There is electonica to move your feet and there is electronica to move your soul. Darkstar’s debut album North arrived at a time when James Blake was fast becoming the poster boy for bridging this gap. He had an irresistible Fiest cover and the weight of Polydor’s marketing budget to his name. Darkstar had the sleeper hit ‘Aidy’s Girl Is A Computer’ and the kudos of being signed to Hyperdub. Naturally, Polydor’s marketing budget won out.
Now the property of Warp, this London-based trio return as a delicately refined prospect. You only have to compare the cover art of their two albums to tell the difference. North’s alluring industrial twitch has been discarded in favour of a newfound fondness for the tender and organic. News From Nowhere is an album which blossoms over the course of its running time; building from the deliberately understated ‘Light Clock Body Starter’ to the ethereal prowess of ‘Hold Me Down’. That it flourishes with fresh intricacies and delicate affections on each new listen is all the more surprising given the theme of isolation at its core.
“Lie on my own, rise and shine on my own, I’m just fine on my... don’t complain,” states a deadpan James Buttery on ‘Amplified Ease’. This definitive sense of separation is underlined throughout News From Nowhere, often in a few words which are left to resonate across the span of a track. ‘You Don’t Need A Weatherman’ crescendos with two phrases “seal the fate” and “shake the fate” chopped up, digitised and looped so it’s impossible to tell the difference between the two.

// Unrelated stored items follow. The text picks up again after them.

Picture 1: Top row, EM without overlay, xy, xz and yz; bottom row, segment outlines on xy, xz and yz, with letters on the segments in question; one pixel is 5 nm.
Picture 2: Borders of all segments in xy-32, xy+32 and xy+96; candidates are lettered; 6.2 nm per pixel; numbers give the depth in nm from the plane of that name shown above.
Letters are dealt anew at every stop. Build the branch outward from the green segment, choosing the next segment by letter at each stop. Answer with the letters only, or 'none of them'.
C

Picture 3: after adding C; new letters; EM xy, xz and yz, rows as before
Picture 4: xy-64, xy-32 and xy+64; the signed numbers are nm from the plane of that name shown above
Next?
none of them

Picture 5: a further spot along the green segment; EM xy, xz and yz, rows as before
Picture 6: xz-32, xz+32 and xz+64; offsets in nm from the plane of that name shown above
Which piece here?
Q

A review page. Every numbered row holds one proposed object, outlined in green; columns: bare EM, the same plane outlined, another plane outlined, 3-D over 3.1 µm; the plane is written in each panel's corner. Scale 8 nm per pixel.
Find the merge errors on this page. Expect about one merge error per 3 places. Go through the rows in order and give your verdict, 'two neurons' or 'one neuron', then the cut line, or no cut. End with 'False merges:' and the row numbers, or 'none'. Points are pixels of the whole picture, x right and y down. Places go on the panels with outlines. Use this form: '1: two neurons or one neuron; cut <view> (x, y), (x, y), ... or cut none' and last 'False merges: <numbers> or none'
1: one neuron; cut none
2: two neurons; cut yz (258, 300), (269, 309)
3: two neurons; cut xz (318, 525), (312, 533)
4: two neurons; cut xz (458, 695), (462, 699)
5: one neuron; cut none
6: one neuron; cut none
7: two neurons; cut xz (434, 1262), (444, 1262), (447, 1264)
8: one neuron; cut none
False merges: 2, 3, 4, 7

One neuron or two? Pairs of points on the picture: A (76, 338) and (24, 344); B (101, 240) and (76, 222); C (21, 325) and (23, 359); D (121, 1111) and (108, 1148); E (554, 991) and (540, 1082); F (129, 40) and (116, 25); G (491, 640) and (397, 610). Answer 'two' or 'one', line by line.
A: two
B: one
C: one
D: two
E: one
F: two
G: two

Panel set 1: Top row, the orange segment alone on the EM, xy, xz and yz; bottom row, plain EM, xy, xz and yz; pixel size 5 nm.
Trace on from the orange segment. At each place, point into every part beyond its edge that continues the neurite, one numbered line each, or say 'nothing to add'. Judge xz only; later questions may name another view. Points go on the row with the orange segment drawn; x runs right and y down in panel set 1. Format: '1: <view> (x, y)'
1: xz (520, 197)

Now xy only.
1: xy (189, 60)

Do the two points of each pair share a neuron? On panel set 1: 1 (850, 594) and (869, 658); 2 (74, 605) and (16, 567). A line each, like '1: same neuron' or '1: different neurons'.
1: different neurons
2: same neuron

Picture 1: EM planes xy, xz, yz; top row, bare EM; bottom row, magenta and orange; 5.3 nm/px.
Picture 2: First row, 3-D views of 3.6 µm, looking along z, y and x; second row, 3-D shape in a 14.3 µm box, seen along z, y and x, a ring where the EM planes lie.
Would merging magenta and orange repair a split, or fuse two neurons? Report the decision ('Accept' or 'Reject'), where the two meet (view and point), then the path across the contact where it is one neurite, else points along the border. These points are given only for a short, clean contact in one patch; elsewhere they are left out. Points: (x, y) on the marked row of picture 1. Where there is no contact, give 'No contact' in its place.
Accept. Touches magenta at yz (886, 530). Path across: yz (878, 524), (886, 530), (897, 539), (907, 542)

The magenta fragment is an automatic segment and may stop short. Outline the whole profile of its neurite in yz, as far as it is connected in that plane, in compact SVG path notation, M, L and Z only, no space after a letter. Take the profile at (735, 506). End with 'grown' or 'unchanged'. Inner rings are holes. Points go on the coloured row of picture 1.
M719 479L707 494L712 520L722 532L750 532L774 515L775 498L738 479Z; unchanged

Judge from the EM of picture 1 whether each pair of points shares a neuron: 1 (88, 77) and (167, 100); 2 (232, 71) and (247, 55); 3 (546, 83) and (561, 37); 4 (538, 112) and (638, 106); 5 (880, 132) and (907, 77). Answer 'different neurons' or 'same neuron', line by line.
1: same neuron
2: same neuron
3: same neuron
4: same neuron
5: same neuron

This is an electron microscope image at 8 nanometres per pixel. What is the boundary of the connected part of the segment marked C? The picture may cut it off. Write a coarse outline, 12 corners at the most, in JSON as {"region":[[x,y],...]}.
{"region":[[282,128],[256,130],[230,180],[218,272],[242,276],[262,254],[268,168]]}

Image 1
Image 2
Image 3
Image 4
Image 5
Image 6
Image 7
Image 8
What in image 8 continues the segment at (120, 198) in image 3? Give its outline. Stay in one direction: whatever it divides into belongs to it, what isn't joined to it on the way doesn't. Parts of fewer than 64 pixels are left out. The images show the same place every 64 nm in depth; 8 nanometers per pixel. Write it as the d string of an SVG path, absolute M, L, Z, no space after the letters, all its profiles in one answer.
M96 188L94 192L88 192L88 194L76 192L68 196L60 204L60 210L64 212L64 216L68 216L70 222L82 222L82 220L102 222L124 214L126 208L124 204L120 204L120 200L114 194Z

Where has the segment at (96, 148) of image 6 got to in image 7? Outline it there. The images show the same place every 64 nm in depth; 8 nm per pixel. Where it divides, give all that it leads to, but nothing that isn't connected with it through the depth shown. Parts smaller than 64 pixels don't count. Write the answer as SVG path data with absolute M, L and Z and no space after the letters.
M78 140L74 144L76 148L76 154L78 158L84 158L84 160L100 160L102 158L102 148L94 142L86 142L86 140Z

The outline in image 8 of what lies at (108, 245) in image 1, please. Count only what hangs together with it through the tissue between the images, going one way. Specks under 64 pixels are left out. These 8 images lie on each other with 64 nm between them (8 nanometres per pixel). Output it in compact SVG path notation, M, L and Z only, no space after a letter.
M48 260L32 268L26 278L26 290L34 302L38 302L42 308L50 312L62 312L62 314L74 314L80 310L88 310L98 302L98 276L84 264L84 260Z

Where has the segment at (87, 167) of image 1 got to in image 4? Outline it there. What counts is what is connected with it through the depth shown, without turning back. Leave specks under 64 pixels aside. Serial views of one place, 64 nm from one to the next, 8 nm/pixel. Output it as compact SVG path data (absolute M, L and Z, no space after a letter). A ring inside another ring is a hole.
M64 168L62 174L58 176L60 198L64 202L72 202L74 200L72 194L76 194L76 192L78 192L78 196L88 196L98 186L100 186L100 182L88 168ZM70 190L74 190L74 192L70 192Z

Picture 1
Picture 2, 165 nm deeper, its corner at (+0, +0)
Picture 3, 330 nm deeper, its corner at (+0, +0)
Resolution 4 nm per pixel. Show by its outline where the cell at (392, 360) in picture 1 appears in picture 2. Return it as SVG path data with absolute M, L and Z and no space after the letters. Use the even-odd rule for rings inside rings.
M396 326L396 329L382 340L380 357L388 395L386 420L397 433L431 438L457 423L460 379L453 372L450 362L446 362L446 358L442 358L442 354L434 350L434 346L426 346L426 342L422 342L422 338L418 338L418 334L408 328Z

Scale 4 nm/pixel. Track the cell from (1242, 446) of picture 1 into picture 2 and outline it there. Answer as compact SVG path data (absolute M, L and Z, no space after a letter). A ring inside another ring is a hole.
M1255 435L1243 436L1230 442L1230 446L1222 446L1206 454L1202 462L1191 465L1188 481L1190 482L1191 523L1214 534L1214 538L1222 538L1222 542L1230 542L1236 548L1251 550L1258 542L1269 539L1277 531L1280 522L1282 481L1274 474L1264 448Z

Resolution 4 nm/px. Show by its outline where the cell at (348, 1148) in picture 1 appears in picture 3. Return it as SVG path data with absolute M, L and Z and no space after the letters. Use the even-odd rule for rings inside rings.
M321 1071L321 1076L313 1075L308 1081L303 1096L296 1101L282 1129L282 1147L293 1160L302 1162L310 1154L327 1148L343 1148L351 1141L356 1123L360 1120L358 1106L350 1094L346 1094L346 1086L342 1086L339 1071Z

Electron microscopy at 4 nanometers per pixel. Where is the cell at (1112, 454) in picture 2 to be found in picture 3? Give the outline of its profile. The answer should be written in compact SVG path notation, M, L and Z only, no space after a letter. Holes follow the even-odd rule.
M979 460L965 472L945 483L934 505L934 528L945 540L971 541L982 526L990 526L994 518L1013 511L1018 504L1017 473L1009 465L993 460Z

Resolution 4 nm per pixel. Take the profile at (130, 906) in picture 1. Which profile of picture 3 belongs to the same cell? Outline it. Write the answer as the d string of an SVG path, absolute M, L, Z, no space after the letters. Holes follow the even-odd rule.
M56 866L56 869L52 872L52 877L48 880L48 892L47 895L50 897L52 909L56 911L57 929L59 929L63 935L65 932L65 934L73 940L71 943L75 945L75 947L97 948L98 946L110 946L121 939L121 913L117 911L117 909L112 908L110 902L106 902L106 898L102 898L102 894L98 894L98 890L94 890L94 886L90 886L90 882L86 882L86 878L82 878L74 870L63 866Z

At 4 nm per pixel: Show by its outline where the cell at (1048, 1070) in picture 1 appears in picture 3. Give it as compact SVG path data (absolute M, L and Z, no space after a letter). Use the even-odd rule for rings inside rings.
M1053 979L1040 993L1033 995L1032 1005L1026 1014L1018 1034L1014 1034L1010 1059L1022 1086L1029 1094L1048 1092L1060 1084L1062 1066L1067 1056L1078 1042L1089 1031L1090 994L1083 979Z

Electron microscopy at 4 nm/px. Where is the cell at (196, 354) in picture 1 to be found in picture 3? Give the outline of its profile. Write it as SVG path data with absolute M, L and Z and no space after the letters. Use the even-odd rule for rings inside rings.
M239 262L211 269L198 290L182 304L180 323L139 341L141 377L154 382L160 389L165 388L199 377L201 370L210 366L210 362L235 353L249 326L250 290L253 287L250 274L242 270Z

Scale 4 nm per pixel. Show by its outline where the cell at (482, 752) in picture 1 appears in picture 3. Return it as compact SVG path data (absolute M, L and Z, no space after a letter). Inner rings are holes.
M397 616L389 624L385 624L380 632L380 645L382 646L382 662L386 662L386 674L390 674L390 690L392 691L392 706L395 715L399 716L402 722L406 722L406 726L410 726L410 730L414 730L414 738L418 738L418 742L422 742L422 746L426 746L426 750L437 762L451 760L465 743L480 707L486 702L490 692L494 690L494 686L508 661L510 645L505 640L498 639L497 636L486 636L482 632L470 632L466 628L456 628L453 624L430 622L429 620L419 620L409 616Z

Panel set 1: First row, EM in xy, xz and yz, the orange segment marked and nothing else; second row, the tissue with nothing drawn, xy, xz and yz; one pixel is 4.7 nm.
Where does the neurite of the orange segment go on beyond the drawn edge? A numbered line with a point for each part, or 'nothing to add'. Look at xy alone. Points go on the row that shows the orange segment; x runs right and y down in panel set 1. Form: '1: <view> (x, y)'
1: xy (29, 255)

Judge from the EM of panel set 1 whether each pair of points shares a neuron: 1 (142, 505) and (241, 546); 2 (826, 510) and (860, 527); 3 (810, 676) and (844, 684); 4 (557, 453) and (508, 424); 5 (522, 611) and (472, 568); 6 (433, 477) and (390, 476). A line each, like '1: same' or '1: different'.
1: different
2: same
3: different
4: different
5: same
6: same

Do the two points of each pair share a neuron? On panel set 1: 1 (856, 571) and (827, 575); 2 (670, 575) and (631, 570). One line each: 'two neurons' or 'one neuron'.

Although the air of darkness is pervasive, it’s never suffocating. Instead of being lathered in subwoofer shaking bass and histrionic drums, everything about News From Nowhere is deliberately restrained... pretty even. Lead single ‘Timeaway’ sets the mould with its plonking glockenspiel-like rhythm and falsetto vocals. The mood is sombre but the tone is uplifting. Either Darkstar are slowly draining themselves of positivity or they’re clawing their way back to euphoria. You could spend an eternity trying to figure out which.
In the midst of this dichotomy, there’s not much room for raving. The trudging groove of ‘Armonica’ teasingly caresses out-and-out banger territory while ‘A Day’s Pay For A Day’s Work’ is a no holds barred piano ballad and a genuinely affecting one at that. Instead of straddling electronica's void, Darkstar have doubled down on the profound. It suits them well.